Sie stand für mehrere Theaterproduktionen auf der Bühne, zuletzt in Ian de Toffolis Stück Trick im Kasemattentheater. Regelmäßig ist sie im Casino und in der Philharmonie zu sehen. International spielte sie unter anderem in Italien, Belgien, Taiwan, Serbien. 2019 verbrachte sie im Rahmen des Stipendiums Bert Theis drei Wochen in Italien, gemeinsam mit Steve Kaspar und der Künstlerin Claudia Passeri. Sie probte ein italienisches Lied ein, eine Serenata, und spielte sie der Dorfgemeinschaft aus einem Pick-up vor. Kommenden Donnerstag gibt es eine neue Auflage des Liedes Madonna Amore von Claudio Villa aus dem Jahr 1956, im Rahmen von Claudia Passeris Ausstellung Rurale Brutale. Diesmal singt die Akkordeonistin dazu, während der Geburtsbaum, der conocchia, der zur Geburt des Kindes mit blauen oder rosa Bändern behangen wird, abgeschnitten wird. Im November ist sie mit A-Un, einer Kollaboration mit der Butoh-Tänzerin Yuko Kominami, auf der Bühne der Philharmonie im Rahmen des Rainy Days-Festivals zu sehen.

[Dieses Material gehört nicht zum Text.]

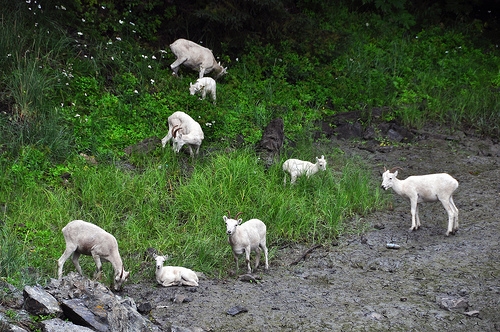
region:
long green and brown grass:
[42, 121, 83, 163]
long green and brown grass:
[128, 175, 162, 195]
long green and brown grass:
[204, 146, 245, 190]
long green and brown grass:
[28, 91, 98, 138]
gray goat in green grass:
[34, 215, 125, 279]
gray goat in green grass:
[141, 249, 216, 293]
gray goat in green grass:
[205, 205, 277, 277]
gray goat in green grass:
[258, 135, 322, 187]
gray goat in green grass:
[377, 162, 462, 263]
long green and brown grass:
[120, 178, 158, 203]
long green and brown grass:
[147, 173, 182, 214]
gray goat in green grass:
[39, 218, 126, 277]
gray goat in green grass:
[192, 197, 281, 273]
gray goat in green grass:
[252, 135, 339, 201]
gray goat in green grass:
[149, 101, 215, 162]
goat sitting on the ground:
[136, 241, 223, 313]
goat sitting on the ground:
[135, 246, 219, 296]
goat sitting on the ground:
[145, 248, 200, 292]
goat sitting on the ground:
[138, 232, 221, 298]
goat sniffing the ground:
[31, 199, 138, 294]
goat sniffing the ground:
[30, 204, 145, 300]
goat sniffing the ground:
[40, 209, 139, 292]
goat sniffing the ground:
[34, 199, 151, 311]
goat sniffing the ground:
[34, 201, 169, 330]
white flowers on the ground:
[21, 6, 156, 101]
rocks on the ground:
[17, 273, 134, 322]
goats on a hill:
[19, 35, 484, 282]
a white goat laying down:
[152, 246, 198, 287]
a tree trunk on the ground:
[252, 110, 284, 165]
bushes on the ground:
[249, 45, 484, 93]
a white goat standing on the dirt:
[373, 160, 475, 236]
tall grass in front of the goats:
[19, 155, 254, 215]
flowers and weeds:
[17, 13, 124, 82]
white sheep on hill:
[55, 21, 447, 295]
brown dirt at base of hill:
[265, 254, 390, 329]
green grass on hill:
[37, 101, 339, 255]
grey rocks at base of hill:
[35, 274, 147, 328]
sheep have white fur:
[384, 155, 454, 236]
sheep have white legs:
[394, 198, 459, 233]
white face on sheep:
[370, 164, 397, 195]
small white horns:
[370, 163, 404, 184]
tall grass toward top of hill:
[15, 24, 180, 126]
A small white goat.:
[378, 165, 461, 234]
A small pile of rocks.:
[0, 270, 158, 330]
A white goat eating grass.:
[164, 35, 227, 79]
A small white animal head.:
[381, 163, 402, 189]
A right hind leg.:
[55, 238, 76, 278]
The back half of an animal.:
[179, 265, 200, 285]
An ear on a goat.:
[391, 165, 401, 174]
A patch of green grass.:
[0, 140, 382, 285]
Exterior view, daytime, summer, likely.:
[5, 0, 495, 328]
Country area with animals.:
[2, 3, 497, 330]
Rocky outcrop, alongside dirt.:
[2, 274, 148, 330]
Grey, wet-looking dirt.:
[275, 261, 475, 330]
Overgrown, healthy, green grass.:
[20, 154, 255, 214]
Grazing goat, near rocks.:
[41, 216, 134, 293]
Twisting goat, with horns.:
[154, 101, 206, 164]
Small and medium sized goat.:
[278, 156, 472, 233]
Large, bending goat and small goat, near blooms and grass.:
[40, 17, 246, 104]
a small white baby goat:
[266, 151, 327, 188]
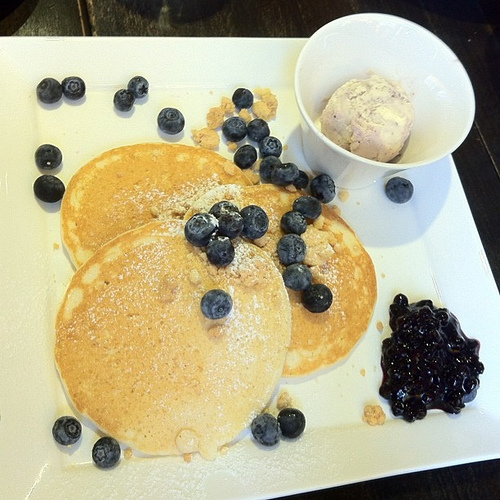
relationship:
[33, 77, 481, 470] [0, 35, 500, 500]
food on dish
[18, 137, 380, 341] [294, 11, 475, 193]
food on bowl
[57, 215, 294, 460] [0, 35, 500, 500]
pancake on dish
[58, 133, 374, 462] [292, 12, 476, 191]
pancakes on dish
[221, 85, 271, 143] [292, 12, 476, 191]
blueberries on dish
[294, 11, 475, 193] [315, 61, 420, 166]
bowl filled butter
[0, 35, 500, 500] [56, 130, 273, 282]
dish filled pancake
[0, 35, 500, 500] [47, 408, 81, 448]
dish filled blueberry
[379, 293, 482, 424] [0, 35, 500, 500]
blueberries on a plate dish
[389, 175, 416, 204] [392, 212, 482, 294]
blueberry on a plate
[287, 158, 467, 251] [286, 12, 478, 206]
shadow on plate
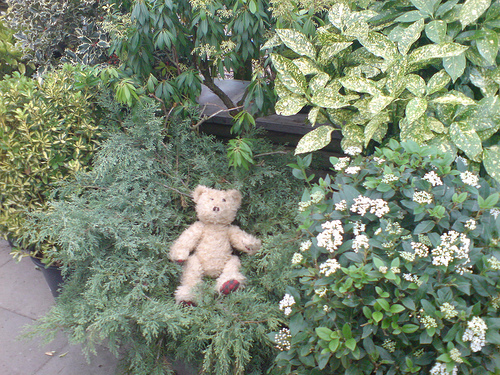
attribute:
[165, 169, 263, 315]
bear — brown, laying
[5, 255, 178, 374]
ground — grey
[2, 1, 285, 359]
bushes — green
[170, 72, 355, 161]
wall — black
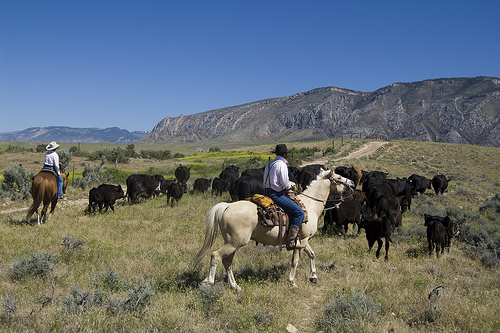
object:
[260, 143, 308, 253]
man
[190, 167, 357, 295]
horse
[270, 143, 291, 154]
hat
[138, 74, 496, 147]
mountain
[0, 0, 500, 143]
background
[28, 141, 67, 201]
man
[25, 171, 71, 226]
horse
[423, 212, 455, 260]
animals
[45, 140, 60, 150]
hat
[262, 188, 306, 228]
jeans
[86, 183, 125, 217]
cattle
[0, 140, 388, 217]
road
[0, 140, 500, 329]
field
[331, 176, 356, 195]
bridle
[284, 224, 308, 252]
boots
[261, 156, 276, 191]
suspenders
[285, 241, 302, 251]
stirrup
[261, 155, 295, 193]
shirt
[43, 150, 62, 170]
shirt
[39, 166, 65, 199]
jeans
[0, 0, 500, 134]
sky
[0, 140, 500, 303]
grass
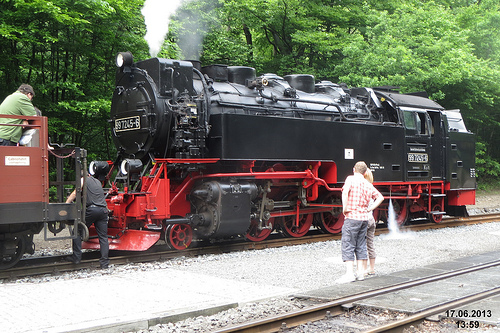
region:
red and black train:
[80, 45, 490, 235]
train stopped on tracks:
[99, 35, 483, 237]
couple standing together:
[334, 143, 405, 282]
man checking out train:
[67, 157, 116, 274]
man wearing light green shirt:
[1, 78, 41, 166]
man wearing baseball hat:
[4, 80, 43, 165]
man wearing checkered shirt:
[334, 150, 375, 287]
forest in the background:
[6, 6, 493, 98]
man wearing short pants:
[343, 152, 375, 285]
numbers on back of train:
[106, 98, 154, 140]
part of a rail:
[406, 274, 433, 295]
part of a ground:
[266, 248, 291, 270]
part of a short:
[333, 230, 364, 263]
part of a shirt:
[343, 189, 359, 214]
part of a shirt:
[353, 176, 364, 190]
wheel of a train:
[169, 235, 218, 261]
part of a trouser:
[92, 209, 113, 232]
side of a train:
[225, 80, 318, 217]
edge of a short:
[338, 249, 360, 264]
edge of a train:
[451, 127, 483, 192]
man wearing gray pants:
[336, 217, 370, 267]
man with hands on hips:
[337, 193, 376, 226]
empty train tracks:
[190, 259, 497, 331]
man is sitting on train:
[0, 78, 50, 146]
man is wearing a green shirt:
[2, 77, 42, 149]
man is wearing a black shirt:
[64, 170, 116, 266]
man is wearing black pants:
[57, 168, 120, 265]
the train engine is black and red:
[67, 45, 482, 254]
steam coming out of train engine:
[130, 5, 182, 64]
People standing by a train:
[330, 151, 400, 283]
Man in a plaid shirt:
[332, 161, 384, 227]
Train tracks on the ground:
[268, 277, 488, 331]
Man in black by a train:
[65, 163, 124, 255]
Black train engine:
[86, 58, 483, 243]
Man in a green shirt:
[1, 79, 62, 170]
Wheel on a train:
[159, 201, 213, 258]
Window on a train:
[390, 100, 470, 137]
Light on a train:
[116, 51, 126, 69]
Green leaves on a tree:
[292, 5, 495, 87]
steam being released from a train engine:
[178, 0, 210, 57]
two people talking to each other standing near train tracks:
[331, 162, 385, 282]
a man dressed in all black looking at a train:
[66, 167, 109, 269]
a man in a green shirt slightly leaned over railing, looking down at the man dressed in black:
[1, 84, 38, 143]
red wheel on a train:
[166, 222, 194, 250]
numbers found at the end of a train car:
[113, 116, 142, 131]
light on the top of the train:
[115, 50, 129, 69]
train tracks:
[212, 260, 499, 332]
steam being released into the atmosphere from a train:
[381, 199, 406, 238]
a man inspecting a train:
[63, 169, 109, 267]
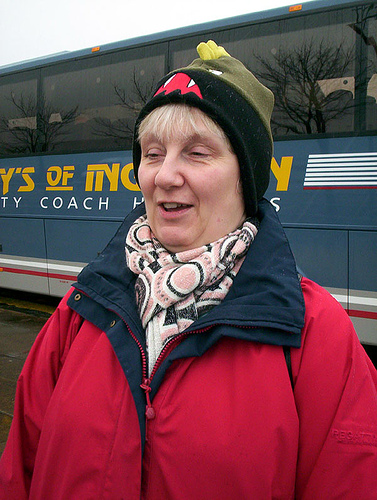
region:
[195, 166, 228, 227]
part of a cheek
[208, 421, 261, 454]
part of a jacket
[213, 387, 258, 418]
part of a jacket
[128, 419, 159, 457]
edge of a jacket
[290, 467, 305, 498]
edge of a jacket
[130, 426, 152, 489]
edge of a zip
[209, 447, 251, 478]
part of a jacket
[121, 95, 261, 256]
an older woman's face.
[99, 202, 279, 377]
a colorful scarf.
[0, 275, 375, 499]
a red jacket on a woman.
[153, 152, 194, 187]
a nose on a woman's face.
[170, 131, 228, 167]
the left eye of a woman.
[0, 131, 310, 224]
a company name on a bus.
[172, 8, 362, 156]
a large window on a bus.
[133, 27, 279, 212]
a hat on a woman's head.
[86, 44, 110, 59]
a light on a bus.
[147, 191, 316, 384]
a blue lapel on a jacket.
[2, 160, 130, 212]
Company logo on the side of a passenger bus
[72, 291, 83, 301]
Snaps in the collar of a winter coat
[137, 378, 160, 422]
Pool string attached to zipper handle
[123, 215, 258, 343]
Scarf worn around the neck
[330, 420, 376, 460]
Logo on the sleeve of a coat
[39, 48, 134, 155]
Window on a passenger bus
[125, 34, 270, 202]
Funny winter hat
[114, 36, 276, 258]
Woman talking about something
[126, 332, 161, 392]
Zipper on a winter coat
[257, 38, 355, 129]
Reflection of a tree in the bus window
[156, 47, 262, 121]
woman has grey cap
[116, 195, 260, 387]
woman has multicolor scarf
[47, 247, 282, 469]
woman has red coat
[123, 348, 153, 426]
red zipper on coat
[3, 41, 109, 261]
large blue passenger bus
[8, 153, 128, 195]
yellow letters on bus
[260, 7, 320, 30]
orange lights on bus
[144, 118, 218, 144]
woman has white hair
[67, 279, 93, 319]
brown buttons on coat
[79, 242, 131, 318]
blue collar on coat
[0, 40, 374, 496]
woman wearing red jacket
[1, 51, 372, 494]
woman wearing green and black hat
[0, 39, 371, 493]
woman wearing pink, black and white scarf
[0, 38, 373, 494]
woman has short blonde hair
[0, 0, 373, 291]
huge coach bus behind woman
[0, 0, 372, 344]
coach bus has yellow letters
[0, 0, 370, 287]
huge coach bus with red stripe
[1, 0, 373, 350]
huge coach bus with white stripes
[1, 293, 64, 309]
yellow painted line under coach bus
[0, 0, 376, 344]
huge coach bus with tinted windows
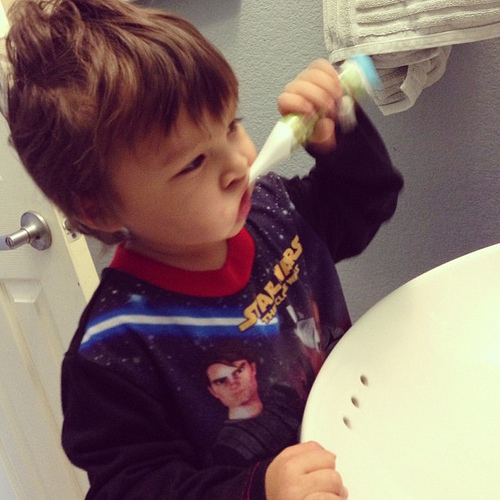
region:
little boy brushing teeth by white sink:
[6, 18, 486, 355]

Andreas Wagner, Dramaturg und guter Freund, bezeichnet Nataša Grujović als sensibel, sowohl menschlich als auch musikalisch. Diese Empfindsamkeit führe dazu, dass sie offene Ohren hat, gut zuhören kann, was wiederum das Spiel im Ensemble erleichtert. „Sie steckt tief in der Musik drin“, sagt er, und sei sich stets „treu geblieben“. Sich selbst zu verwalten und zu vermarkten, sei nicht ihr Ding. Er hält sie für wichtig für die Szene, da sie konsequent ihre Musik mache und dadurch vieles implizit infrage stelle. Gleichzeitig sei sie „wahnsinnig selbstkritisch, bis ins Moralische“, was ihre Arbeit angehe. Claudia Passeri schätzt ihre Konzentration in der Arbeit. Und sieht darin dennoch auch eine Herausforderung, denn man muss sich anstrengen, um mit einer leidenschaftlichen Person zusammenzuarbeiten. Das Resultat lohne sich.
Da sie derart durchlässig wirkt, stellen sich andere Fragen: Was macht das Weltgeschehen mit ihr? Was bedeutet es, in Kriegszeiten Künstlerin zu sein? „Es sind nicht die Politiker, die den Frieden bringen werden, sondern wir Menschen.“ Sie vertraue den Politikern nicht, und sie sei „nicht die einzige“. Es gebe nicht genug Psychiater auf der Welt für all die kaputten Menschen, die diese Konflikte hervorbringen. Künstler suchen Transzendenz. Auf die Bühne zu gehen, beschreibt sie als hingebungsvollen Akt. Eine Art Geburt – fast, als wolle man das, was einem am Allerliebsten sei, auf die Welt bringen. Es sei eine „nicht-materielle Bereicherung – brutal“, und stellenweise „fast zu viel, zu intim“. Akkordeon für den Besuch zu spielen, ist ihr dennoch eine Freude. Erst das kleine, das bereits eine erstaunliches Geräuschvolumen aufbaut. Dann packt sie „die Sau“ aus – so hat sie ihr Hauptinstrument getauft. 16 Kilo wiegt das Akkordeon, sie hält es leicht, als sei es ein Teil von ihr, eine Verlängerung ihres Körpers. Ihr Blick verändert sich, sie ist ganz bei sich. Sie spielt ein englisches Lied, es geht um Einsamkeit, um Erinnerungen. Sie singt dazu – und ihre Augen blicken nach draußen, ins Licht.